Consider what happens during a typical agent task:

The agent reads a file — 500 tokens added to context
The agent reads another file — 500 more tokens
The agent edits a file — both the old content and new content are in context
The agent reads the file again to verify — another 500 tokens
After 10 tool calls, there may be 5,000+ tokens of tool results that are no longer relevant

The context fills with historical information that was useful at the time but is now noise. The model must attend to all of it, and its attention is spread thinner with each addition. Quality does not degrade gradually — at some point, the model starts making mistakes it would not have made with a clean context.

This is especially dangerous when combined with an inflated system prompt. If few-shot examples push the system prompt to thousands of tokens, and tool results add thousands more, the model can hit the point of diminishing returns quickly. Beyond roughly 80% of the context window, output quality typically begins to deteriorate.

Conflicting Instructions

As system prompts grow longer and more detailed, instructions can subtly contradict each other. "Be concise" and "always explain your reasoning" pull in opposite directions. The model does not resolve contradictions — it statistically averages them, producing inconsistent behavior that is difficult to debug.

The Single-Context Constraint

Everything must fit in one context window. You cannot split a task across multiple contexts and have the model maintain coherence. Multi-agent systems work around this limitation, but that is a later topic.

From Prompt Engineering to Context Engineering

The field has shifted from "prompt engineering" — how to write a better prompt — to "context engineering." The distinction matters.

Prompt engineering is a subset of context engineering

Prompt engineering asks: "How do I write a better prompt?"

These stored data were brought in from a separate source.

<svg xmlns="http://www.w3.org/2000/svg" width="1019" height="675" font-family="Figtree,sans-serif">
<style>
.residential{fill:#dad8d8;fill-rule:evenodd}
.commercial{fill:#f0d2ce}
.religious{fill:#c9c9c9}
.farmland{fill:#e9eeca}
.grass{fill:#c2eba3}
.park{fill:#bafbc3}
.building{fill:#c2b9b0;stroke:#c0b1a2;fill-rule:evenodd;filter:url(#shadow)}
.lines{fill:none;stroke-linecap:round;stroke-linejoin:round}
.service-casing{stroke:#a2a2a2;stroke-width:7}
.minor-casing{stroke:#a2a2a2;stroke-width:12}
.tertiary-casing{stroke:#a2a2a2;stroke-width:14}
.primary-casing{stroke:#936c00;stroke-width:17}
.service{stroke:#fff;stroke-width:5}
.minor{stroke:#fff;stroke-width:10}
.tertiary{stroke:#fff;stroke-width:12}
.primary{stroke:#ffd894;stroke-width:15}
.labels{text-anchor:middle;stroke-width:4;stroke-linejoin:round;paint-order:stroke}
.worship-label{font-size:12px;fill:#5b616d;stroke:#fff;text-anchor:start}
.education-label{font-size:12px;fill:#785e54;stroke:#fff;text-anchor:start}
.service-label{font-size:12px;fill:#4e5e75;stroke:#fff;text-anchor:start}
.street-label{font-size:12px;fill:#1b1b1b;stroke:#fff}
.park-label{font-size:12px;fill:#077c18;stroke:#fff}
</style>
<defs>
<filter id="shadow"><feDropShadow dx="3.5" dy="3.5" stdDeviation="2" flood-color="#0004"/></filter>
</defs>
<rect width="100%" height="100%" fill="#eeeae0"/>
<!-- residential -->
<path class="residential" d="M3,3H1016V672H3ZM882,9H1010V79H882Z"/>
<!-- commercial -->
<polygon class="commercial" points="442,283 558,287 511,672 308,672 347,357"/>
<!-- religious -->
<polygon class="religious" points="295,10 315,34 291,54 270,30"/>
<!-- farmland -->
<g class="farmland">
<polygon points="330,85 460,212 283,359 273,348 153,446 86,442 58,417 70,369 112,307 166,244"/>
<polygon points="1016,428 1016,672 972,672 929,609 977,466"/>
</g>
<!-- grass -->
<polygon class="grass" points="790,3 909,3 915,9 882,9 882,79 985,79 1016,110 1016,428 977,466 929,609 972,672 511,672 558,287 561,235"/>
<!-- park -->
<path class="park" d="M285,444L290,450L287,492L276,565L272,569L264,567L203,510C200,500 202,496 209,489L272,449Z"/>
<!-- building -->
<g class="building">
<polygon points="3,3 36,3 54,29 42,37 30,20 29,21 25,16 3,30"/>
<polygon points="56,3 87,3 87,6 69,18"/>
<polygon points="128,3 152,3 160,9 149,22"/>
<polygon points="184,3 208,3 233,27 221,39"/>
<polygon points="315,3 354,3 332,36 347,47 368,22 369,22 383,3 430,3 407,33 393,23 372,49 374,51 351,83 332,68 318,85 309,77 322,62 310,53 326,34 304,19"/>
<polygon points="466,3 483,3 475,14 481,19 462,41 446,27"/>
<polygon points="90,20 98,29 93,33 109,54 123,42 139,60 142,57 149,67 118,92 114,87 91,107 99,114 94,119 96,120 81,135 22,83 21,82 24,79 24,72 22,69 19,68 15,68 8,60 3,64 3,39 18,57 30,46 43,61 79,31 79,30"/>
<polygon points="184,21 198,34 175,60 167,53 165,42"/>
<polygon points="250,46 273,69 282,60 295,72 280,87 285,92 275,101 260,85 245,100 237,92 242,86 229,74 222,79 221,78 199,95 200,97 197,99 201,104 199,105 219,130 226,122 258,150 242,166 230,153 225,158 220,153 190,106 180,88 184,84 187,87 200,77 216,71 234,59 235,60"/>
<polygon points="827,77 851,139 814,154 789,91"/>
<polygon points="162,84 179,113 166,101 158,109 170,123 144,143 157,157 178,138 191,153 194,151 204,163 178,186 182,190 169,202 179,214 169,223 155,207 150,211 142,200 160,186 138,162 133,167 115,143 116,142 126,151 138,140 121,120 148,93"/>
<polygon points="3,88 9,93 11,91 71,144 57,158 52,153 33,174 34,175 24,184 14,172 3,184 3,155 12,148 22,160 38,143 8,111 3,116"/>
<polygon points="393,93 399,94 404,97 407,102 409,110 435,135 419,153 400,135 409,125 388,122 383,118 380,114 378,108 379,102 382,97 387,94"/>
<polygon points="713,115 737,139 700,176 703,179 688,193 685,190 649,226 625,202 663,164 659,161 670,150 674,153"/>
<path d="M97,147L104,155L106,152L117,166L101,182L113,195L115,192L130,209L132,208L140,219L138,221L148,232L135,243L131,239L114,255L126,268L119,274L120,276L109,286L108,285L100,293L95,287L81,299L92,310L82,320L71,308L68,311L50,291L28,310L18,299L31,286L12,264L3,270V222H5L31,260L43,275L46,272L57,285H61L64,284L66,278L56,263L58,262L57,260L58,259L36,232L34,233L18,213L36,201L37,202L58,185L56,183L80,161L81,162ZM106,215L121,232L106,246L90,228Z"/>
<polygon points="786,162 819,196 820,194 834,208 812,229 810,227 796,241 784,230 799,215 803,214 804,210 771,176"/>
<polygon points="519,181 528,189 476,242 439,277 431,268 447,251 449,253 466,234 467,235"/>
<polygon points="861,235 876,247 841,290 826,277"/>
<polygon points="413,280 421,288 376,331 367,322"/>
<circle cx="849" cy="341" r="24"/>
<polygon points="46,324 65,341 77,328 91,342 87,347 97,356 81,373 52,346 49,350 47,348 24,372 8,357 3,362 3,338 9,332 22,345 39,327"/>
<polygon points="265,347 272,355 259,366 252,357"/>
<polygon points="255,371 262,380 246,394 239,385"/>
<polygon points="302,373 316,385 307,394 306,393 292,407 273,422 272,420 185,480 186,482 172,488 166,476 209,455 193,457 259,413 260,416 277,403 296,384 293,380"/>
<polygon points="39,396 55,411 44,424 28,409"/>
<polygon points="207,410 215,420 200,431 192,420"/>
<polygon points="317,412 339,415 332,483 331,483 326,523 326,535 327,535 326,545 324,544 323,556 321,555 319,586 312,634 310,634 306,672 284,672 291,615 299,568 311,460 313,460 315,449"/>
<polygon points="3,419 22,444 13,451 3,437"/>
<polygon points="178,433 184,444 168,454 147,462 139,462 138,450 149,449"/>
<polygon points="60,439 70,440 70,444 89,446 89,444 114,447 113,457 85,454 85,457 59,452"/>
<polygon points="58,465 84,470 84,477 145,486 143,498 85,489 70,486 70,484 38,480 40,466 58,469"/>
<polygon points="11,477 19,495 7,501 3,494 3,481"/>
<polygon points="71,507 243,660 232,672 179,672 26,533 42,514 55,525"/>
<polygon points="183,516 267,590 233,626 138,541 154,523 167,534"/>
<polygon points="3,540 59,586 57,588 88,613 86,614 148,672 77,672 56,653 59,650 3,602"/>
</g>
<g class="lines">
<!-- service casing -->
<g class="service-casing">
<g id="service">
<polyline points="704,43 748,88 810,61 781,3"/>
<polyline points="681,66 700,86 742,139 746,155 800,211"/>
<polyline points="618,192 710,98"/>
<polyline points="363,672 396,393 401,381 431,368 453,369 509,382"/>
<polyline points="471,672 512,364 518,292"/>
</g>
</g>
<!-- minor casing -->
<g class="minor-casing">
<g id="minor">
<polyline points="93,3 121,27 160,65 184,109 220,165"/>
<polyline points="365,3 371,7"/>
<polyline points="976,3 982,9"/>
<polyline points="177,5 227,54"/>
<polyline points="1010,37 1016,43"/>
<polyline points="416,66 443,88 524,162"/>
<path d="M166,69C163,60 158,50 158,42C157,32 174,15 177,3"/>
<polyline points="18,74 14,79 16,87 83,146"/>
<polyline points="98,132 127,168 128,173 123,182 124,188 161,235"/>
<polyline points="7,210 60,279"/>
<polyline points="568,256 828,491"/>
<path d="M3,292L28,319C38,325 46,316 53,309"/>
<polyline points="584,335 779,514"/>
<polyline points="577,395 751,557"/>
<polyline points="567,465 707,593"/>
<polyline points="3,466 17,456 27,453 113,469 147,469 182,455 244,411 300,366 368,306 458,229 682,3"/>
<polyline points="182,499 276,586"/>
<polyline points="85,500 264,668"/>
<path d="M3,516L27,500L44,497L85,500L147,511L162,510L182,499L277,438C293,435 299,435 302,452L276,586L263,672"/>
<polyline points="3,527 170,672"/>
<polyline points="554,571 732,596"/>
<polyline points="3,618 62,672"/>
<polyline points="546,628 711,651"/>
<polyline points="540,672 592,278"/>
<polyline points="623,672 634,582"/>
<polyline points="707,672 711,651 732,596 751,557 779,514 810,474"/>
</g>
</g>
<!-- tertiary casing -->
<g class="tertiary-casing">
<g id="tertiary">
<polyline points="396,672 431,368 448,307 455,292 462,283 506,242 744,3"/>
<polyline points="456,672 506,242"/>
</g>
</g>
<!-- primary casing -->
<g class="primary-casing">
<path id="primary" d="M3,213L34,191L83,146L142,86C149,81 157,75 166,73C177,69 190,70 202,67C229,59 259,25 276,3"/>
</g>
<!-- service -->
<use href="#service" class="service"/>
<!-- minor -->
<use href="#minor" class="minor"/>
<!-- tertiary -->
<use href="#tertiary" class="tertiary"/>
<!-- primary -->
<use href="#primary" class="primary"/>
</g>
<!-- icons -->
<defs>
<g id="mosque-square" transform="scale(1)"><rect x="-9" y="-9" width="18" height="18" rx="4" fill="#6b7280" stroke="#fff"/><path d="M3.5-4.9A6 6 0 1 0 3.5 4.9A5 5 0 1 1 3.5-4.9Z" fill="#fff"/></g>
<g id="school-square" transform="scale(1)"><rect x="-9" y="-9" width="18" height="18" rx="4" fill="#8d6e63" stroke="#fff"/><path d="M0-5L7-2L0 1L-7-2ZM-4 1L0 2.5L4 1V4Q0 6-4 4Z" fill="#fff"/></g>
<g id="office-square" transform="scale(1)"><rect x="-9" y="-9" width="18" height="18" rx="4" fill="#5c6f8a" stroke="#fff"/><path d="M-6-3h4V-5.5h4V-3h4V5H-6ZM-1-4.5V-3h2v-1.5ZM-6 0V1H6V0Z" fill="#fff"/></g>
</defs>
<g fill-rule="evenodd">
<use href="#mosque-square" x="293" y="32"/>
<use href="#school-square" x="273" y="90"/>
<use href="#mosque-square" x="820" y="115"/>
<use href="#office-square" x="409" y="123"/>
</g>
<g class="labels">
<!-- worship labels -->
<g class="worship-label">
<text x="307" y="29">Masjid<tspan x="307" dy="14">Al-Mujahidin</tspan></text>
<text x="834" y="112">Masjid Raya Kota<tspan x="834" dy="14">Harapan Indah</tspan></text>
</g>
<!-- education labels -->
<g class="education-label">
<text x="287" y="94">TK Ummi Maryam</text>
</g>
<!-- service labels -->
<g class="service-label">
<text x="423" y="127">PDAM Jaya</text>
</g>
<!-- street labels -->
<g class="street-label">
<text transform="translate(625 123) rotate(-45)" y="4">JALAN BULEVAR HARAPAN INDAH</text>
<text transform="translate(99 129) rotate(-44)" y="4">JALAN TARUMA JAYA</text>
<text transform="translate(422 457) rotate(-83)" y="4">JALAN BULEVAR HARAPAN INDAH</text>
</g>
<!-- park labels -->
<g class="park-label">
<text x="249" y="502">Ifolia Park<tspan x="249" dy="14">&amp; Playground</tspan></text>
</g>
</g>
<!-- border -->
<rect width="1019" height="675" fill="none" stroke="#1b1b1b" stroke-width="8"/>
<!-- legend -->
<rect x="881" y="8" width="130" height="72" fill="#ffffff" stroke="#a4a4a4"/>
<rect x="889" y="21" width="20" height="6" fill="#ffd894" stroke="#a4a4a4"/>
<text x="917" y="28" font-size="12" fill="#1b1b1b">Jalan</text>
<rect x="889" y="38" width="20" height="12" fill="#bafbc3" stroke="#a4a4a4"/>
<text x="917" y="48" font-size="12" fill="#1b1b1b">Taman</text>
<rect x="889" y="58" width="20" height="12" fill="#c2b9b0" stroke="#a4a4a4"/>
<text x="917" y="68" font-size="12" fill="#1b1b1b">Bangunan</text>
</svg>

Context engineering asks: "How do I curate the entire context state — system prompt, conversation history, tool results, external data — so the model has exactly what it needs and nothing it doesn't?"

Prompt engineering is a subset of context engineering. The system prompt is one piece of the context. But for agents, the system prompt might be 5% of the total context. The other 95% is conversation history, tool results, and accumulated data — and that is where output quality lives or dies.

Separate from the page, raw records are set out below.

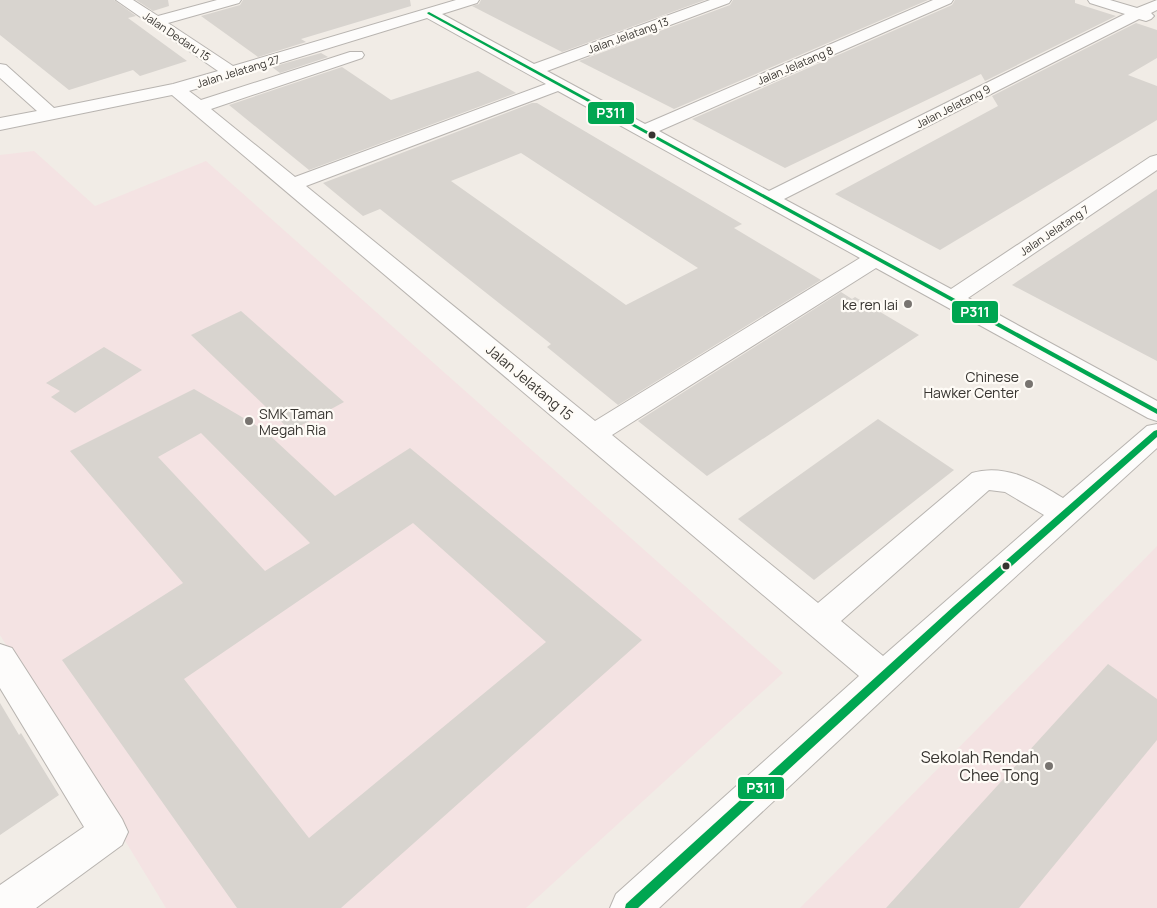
<svg xmlns="http://www.w3.org/2000/svg" width="1157" height="908" font-family="Manrope,sans-serif">
  <rect width="100%" height="100%" fill="#f1ece6"/>
  <g fill="#f4e3e3">
    <polygon points="34,151 95,206 206,161 783,673 526,908 166,908 0,635 0,155"/>
    <polygon points="1157,546 1157,908 800,908 1081,624"/>
  </g>
  <g fill="#d8d4cf" fill-rule="evenodd">
    <polygon points="0,0 114,0 136,16 128,18 187,61 140,76 133,70 69,90 0,35"/>
    <polygon points="136,0 168,0 169,6 153,11"/>
    <polygon points="243,0 410,0 411,6 301,39 306,42 258,57 201,16 240,5"/>
    <polygon points="481,0 705,0 562,52 472,6 479,4"/>
    <polygon points="733,0 928,0 674,109 579,61 730,5"/>
    <polygon points="955,0 1075,0 1075,3 1116,16 985,81 981,74 785,168 692,119 952,5"/>
    <polygon points="1136,23 1157,30 1157,58 1128,75 1157,86 1157,120 940,250 835,194 998,106 992,96"/>
    <polygon points="321,53 328,57 280,73 272,67"/>
    <polygon points="342,67 391,100 478,71 516,93 309,170 229,105"/>
    <path d="M 532,103 L 537,103 L 742,224 L 734,228 L 821,280 L 618,405 L 547,347 L 551,344 L 380,209 L 363,216 L 323,183 ZM 521,153 L 659,243 L 698,268 L 626,305 L 451,181 Z"/>
    <polygon points="1157,189 1157,361 1012,285 1103,225"/>
    <polygon points="841,292 852,299 855,297 919,335 707,476 638,421"/>
    <polygon points="241,311 344,402 291,431 191,335"/>
    <polygon points="104,347 142,370 75,413 51,397 60,391 46,383"/>
    <path d="M 194,389 L 264,430 L 335,496 L 410,448 L 642,640 L 341,908 L 237,908 L 62,660 L 183,583 L 70,451 ZM 201,433 L 310,543 L 265,571 L 158,457 ZM 413,523 L 546,642 L 309,838 L 184,679 Z"/>
    <polygon points="878,419 954,470 814,580 738,519"/>
    <polygon points="1108,664 1157,699 1157,740 1019,908 886,908"/>
    <polygon points="0,703 19,735 21,733 59,795 0,835"/>
  </g>
  <g fill="none" stroke-linecap="round" stroke-linejoin="round">
    <g stroke="#b8b4b0" stroke-width="2">
      <g id="minor">
        <path d="M 116,0 L 133,0 L 158,16 L 217,0 L 241,0 L 239,3 L 168,23 L 233,66 L 456,0 L 479,0 L 477,3 L 442,14 L 534,64 L 710,0 L 731,0 L 729,3 L 547,71 L 645,124 L 933,0 L 953,0 L 951,3 L 659,131 L 769,191 L 1125,14 L 1090,3 L 1088,0 L 1110,0 L 1137,8 L 1157,0 L 1157,10 L 1151,13 L 1154,16 L 1151,19 L 1146,21 L 1139,19 L 784,199 L 951,289 L 1150,157 L 1157,155 L 1157,170 L 968,298 L 1157,401 L 1157,421 L 1148,418 L 876,268 L 612,435 L 818,603 L 972,473 C 1005,463 1036,481 1063,498 L 1147,426 L 1157,424 L 1157,448 L 969,619 L 659,908 L 610,908 L 616,894 L 859,676 L 172,95 L 0,130 L 0,118 L 37,111 L 0,78 L 0,64 L 6,65 L 54,108 L 173,84 L 218,71 ZM 427,18 L 546,84 L 295,177 L 211,109 L 362,58 L 364,55 L 362,52 L 350,52 L 201,100 L 189,91 ZM 558,91 L 860,258 L 595,421 L 306,186 ZM 989,490 L 1005,492 L 1044,515 L 883,656 L 841,621 Z"/>
        <polygon points="0,644 12,648 122,819 128,832 122,845 36,908 0,908 0,885 84,827 0,688"/>
      </g>
    </g>
    <use href="#minor" fill="#fdfcfb" fill-rule="evenodd"/>
    <g stroke="#fefbf6" stroke-width="3">
      <g id="bus-1">
        <polygon points="429,12 1157,409 1157,414 428,14 427,13"/>
        <polygon points="1157,430 1157,437 960,612 638,908 625,908 626,904 954,606 1154,431"/>
      </g>
    </g>
    <use href="#bus-1" fill="#00a651" fill-rule="evenodd"/>
  </g>
  <g fill="#373430" stroke="#fefbf6" stroke-width="2">
    <circle cx="652" cy="135" r="4.5"/>
    <circle cx="1006" cy="566" r="4.5"/>
  </g>
  <g fill="#787470" stroke="#fefbf6" stroke-width="2">
    <circle cx="908" cy="304" r="5"/>
    <circle cx="1029" cy="384" r="5"/>
    <circle cx="249" cy="421" r="5"/>
    <circle cx="1049" cy="766" r="5"/>
  </g>
  <g text-anchor="middle" dominant-baseline="central" stroke-width="4.5" stroke-linejoin="round" paint-order="stroke">
    <g font-size="11" fill="#373430" stroke="#fefbf6">
      <text transform="translate(628 35) rotate(-20)">Jalan Jelatang 13</text>
      <text transform="translate(177 36) rotate(34)">Jalan Dedaru 15</text>
      <text transform="translate(795 65) rotate(-23)">Jalan Jelatang 8</text>
      <text transform="translate(238 71) rotate(-17)">Jalan Jelatang 27</text>
      <text transform="translate(953 106) rotate(-27)">Jalan Jelatang 9</text>
      <text transform="translate(1054 230) rotate(-34)">Jalan Jelatang 7</text>
    </g>
    <g font-size="14" fill="#373430" stroke="#fefbf6" text-anchor="end">
      <text x="898" y="304">ke ren lai</text>
      <text x="1019" y="376">Chinese<tspan x="1019" dy="16">Hawker Center</tspan></text>
      <text x="259" y="413" text-anchor="start">SMK Taman<tspan x="259" dy="16">Megah Ria</tspan></text>
    </g>
    <g font-size="14" fill="#373430" stroke="#fefbf6">
      <text transform="translate(530 382) rotate(40)">Jalan Jelatang 15</text>
    </g>
    <g font-size="16" fill="#373430" stroke="#fefbf6" text-anchor="end">
      <text x="1039" y="757">Sekolah Rendah<tspan x="1039" dy="18">Chee Tong</tspan></text>
    </g>
  </g>
  <g stroke="#fefbf6" stroke-width="2">
    <rect x="587" y="101" width="48" height="24" rx="5" fill="#00a651"/>
    <rect x="951" y="300" width="48" height="24" rx="5" fill="#00a651"/>
    <rect x="737" y="776" width="48" height="24" rx="5" fill="#00a651"/>
  </g>
  <g font-size="14" text-anchor="middle" font-weight="bold" fill="#fff">
    <text x="611" y="118">P311</text>
    <text x="975" y="317">P311</text>
    <text x="761" y="793">P311</text>
  </g>
</svg>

The Context Engineering Mindset

Thinking in terms of context engineering changes the questions you ask:

Not "how do I phrase this instruction?" but "what information does the model need right now?"
Not "how do I make the prompt longer?" but "how do I keep the context small and high-signal?"
Not "why didn't the model follow my instruction?" but "what else is in the context that's competing for attention?"

It also means managing the full lifecycle of information in the context:

What enters — tool results, messages, examples
What stays — which messages to preserve, which to drop
What leaves — summarization, truncation, compaction
What gets priority — beginning and end of context receive more attention than the middle

Context curation is a programmatic task. You can remove stale information, prioritize placement, inject relevant data based on the current query, and use smaller models (like Haiku) to summarize old messages or select between system prompt variants. This metaprogramming — using LLMs to manage the context of other LLM calls — is a core pattern in agent development.

The Central Discipline

Context engineering — curating the smallest possible set of high-signal tokens — is the central discipline of agent development. Everything built from this point forward in the course — context management strategies, RAG, memory systems, skills, multi-agent architectures — is a context engineering technique. Each addresses a different aspect of the same problem: ensuring the model has exactly the information it needs to make its next decision, and nothing more.

Module 3 in Review

This module moved from theory to practice:

Lecture 3.1 — anatomy of an API call, message roles, conversation history, error handling
Lecture 3.2 — the model landscape, tiers, costs, local models
Lecture 3.3 — temperature, sampling parameters, output control
Lecture 3.4 — in-context learning, context rot, context engineering

The next module goes deeper into context windows — measuring them, managing them, and designing tools that keep them small.